Solitude
October 07, 2014

In a couple of days there are going to be a lot of people here. So while we have the opportunity, make the most of your solitude. Try to find some time to be by yourself.

In Pali this is called kayaviveka, physical solitude, where you’re just away from other people.

And then you try to develop cittaviveka, mental solitude. In other words, you’re not sitting there just talking to yourself about all kinds of stuff. You’re with one thing here in the present moment: the breath in and of itself just coming in, going out. As long as you’re going to have a companion, make the breath your companion. Try to have a nice friendship with the breath.

As soon as you focus on the breath, sometimes you find that it immediately tenses up and gets uncomfortable. Well, try to back into it, sidle up to it. In other words, find some other way of approaching the breath where you’re not putting too much pressure on it—so that you’re bathed in breathing sensations all around the body.

In this way, it’s good to be alone: The body gets healed, the mind gets healed, and you begin to see things a lot more clearly.

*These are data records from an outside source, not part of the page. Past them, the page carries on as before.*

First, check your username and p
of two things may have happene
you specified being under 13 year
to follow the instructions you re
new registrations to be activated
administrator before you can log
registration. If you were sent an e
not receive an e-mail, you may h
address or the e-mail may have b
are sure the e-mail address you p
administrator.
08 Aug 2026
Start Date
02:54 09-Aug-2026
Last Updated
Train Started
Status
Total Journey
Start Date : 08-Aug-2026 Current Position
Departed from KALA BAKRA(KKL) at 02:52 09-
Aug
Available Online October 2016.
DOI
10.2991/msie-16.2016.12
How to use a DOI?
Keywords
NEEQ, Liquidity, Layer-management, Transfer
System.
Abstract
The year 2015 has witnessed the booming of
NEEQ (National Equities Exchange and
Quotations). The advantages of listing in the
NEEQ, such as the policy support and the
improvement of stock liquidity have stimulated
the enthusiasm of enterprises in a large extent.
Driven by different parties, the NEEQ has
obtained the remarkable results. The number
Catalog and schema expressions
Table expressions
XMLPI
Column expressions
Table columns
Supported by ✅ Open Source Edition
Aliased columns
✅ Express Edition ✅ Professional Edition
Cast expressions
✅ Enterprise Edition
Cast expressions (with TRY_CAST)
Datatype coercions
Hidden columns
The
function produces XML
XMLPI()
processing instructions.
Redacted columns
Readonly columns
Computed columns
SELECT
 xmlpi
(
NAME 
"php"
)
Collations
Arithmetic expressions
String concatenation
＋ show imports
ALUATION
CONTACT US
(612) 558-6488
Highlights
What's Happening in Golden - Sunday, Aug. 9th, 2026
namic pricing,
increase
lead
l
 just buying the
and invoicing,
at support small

This is one of the reasons why we recommend that if you have some issue in life you’re trying to think about, wait until the end of a meditation period. Then give yourself, say, ten minutes, and say, “Okay, now that the mind has been calm, it’s been treated with the breath, soothed with the breath, let’s see what it thinks, how it looks at things from this perspective.” Sometimes nothing will come up and sometimes interesting things will come up.

But before that point, don’t think about that topic at all. Pose the question at the beginning of the meditation, then put it aside and don’t go anywhere near it during the course of the meditation. Only at the very end should you think about it.

Because the mind is like anything that you use: You have to take care of it. Otherwise you wear it out. The image that they like to use in the forest tradition is that the mind is like a knife. If you just keep chop, chop, chopping away, after a while the knife gets dull. There are times when you have to stop using the knife, sharpen it, and then bathe it in oil so that it doesn’t get rusty. Then you put it away. When you need to use it, that’s when you bring it out.

It’s the same with your mind. You don’t want to be thinking about things all the time, especially scattered things around the past and the future: thinking about this person, thinking about that person. If you’re going to think, think about something that’s right here: the sensation of the breath coming in, going out. Make this your friend for the time being. Make this is your companion. This is the only other person in the world who matters while you’re meditating.

If you have that attitude, then the qualities of solitude, instead of being lonely, becomes something really refreshing, something you look forward to, because you realize that it’s healing for the body, healing for the mind.

And it enables you to take on your other duties, when you’re dealing with other people, in a much more effective way—in a way that doesn’t cause you any harm, doesn’t cause them any harm. That can be your gift to yourself and your gift to the world.